Mas e a morte?  Ela anda por aí. É tudo que sei. Perdi uma meia dúzia de amigos nos últimos anos. Uma meia dúzia de tias anciães que nunca tive muito contato. E foi só. Nunca realmente parei pra pensar na morte. Nunca cogitei a possibilidade de que ela me pudesse tirar tão cedo alguém tão próximo. A gente faz assim. Anda por aí, vivendo tudo que tem pra viver sem realmente pensar que a Caveira de Capuz Preto pode estar bem atrás de você. Ali no escritório. Na esquina da rua que você atravessa todos os dias.Tomando um café preto na padaria da esquina. Só esperando. A hora certa de te chamar. Sua hora chegou. Vambora!
Foi assim com Diana. Duvido que ela tenha pensado sobre isso tampouco. Vivia com pressa como eu. Trabalho, casa, trabalho, alguma festa, casa.E lá estava ela dirigindo a seus oitenta por hora no Alto da Boa Vista.E aí, como num passe de mágica: Vambora!
 Ela deve ter dito: “Não, mas hoje não posso!
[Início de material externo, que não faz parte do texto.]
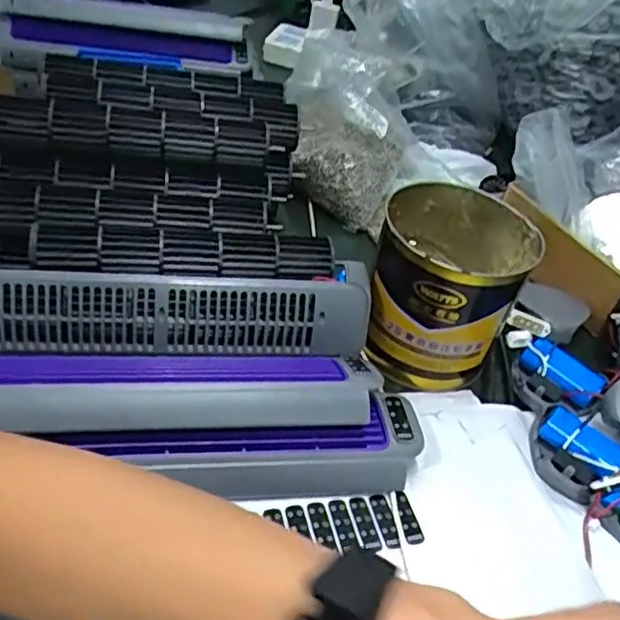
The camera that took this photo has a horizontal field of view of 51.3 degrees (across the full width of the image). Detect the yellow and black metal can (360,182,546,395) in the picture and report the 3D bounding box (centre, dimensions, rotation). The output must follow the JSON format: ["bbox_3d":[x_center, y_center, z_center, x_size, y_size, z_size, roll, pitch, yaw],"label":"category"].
[{"bbox_3d":[0.107,-0.018,0.526,0.114,0.118,0.122,19,42,6],"label":"yellow and black metal can"}]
Acabei de brigar com meu marido, eu nem cheguei a dizer adeus, me leva amanhã!”. Mas não teve jeito. Era a hora e a Caveira não gosta de esperar não. Foi assim que naquela tarde quente ela levou Diana embora de mim. Pra todo sempre, numa curva no meio da serra. Uma curva cumprida, escorregadia que nunca chegou a terminar.
Nem ouvi o que mamãe dizia ao telefone. O mimimi de sempre. Chamando pra casa do Méier de novo. A velha casa onde fui criado. Com seu quintal cheio de flores, sua varanda com aqueles azulejos de mil novecentos e zero e aquelas cortinas cheias de poeira. Mamãe falando sem parar no meu ouvido o dia inteiro sobre os acontecimentos da Paróquia que ela costumava ir. E sobre o preço do pão. Ela sempre fala do maldito preço do pão. Não sei do que tenho mais medo. Dos fantasmas da minha casa ou ter que ir morar com mamãe. Recusei educadamente e fui tentar dormir.
Deixei a luz do abajur da cômoda aceso. Como um garotinho com medo do escuro. Reforcei minha dose diária de pílulas. Acrescentei uma pequena dose de whisky. Só pra garantir. Deixei a tevê ligada. Bem baixinho. Só pra ter aquela falsa ilusão de alegria no quarto. Estava entrando num ponto de estupor entre o mundo real e o dos sonhos. Foi quando tornei a ouvir a respiração. Bem distante. Meu coração dessa vez parecia ter congelado de medo. A respiração ia e vinha. Devagarzinho. Se a televisão estivesse um pouquinho mais alta seria impossível perceber aquele som vindo debaixo da cama onde eu deitava agora. Meus olhos arregalados no escuro não conseguiam se desprender do teto.
Saltei da cama de forma a ficar o mais longe possível do vão da cama. Como se temesse que mãos de esqueleto pudessem me puxar pelos calcanhares. Sai correndo do quarto acendendo todas as luzes da casa. Peguei o telefone da casa e disquei tremendo. Mamãe demorou pra atender com sua voz sonolenta porém feliz. Estava indo pro Méier agora mesmo. E dali direto para o Pinel, quem sabe?
De repente, mamãe não parecia mais tão assustadora assim. Enquanto saía de casa depois de jogar uma meia dúzia de mudas de roupa numa mochila, tive a certeza de que um vulto passara correndo no quarto escuro no fim do corredor. Saí sem nem apagar as luzes. Fechava a porta da sala e dei uma ultima olhada na nossa casa.
Antes de fechar a porta de vez, ainda pude sentir um leve cheiro do perfume.